Daneben sind Gottesdienste unter freiem Himmel ihr Hauptanliegen. Seit fünf Jahren organisiert sie Berggottesdienste in über 1000 Metern Höhe. Das ist für die Verwaltungsangestellte „Verkündigung ohne räumliche Grenzen“, sagt sie und freut sich über den Saisonhöhepunkt in ihrer Kirchengemeinde.  

Tobias Bier war jahrelang Vorsitzender des Pfarrgemeinderats und des Gemeindeteams in Freiburg-Waltershofen. Inzwischen steht er Wortgottesdiensten in seiner Kirchengemeinde im ländlichen Freiburger Westen vor.

Doch für heute beenden die drei erst mal ihren Arbeitstag. Glücklich, aber erschöpft schließt Tobias Bier in Freiburg als Letzter die Werkstätte ab. Jetzt freut er sich aufs Joggen durch die Weinberge.

Matthias Eichbauer löscht die Lichter in seiner Begegnungsstätte in Münster. Unzählige Menschen haben gegessen, das Gespräch gesucht oder einfach nur keine Diskriminierung erdulden müssen. Meist geht Eichbauer zufrieden mit seinem Tagwerk nach Hause.
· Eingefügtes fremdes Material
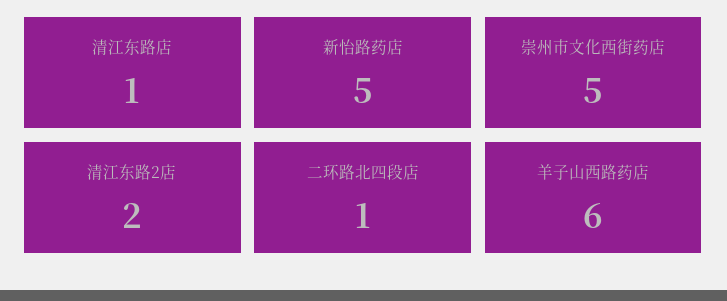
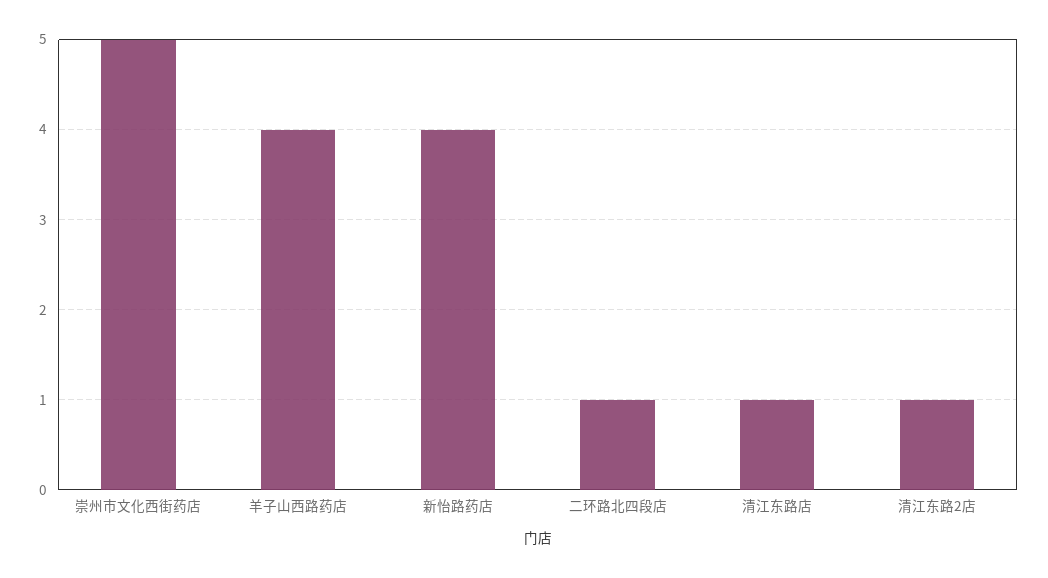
新怡路药店: 5 -> 4
清江东路2店: 2 -> 1
羊子山西路药店: 6 -> 4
Andrea Kiefer fährt in Hausen im Wiesental den Computer runter. Heute bestand ihre Arbeit aus den Themen Trinkwasserversorgung und Kindergarten sowie aus einigen Bauanträgen in ihrer Gemeinde. Zwanzig Kilometer voller Vorfreude sind es jetzt noch bis nach Hause, bis zu ihrem Mann und den beiden Söhnen. Ihr Mann hat gekocht. Indisch. Das mag Andrea Kiefer besonders gerne.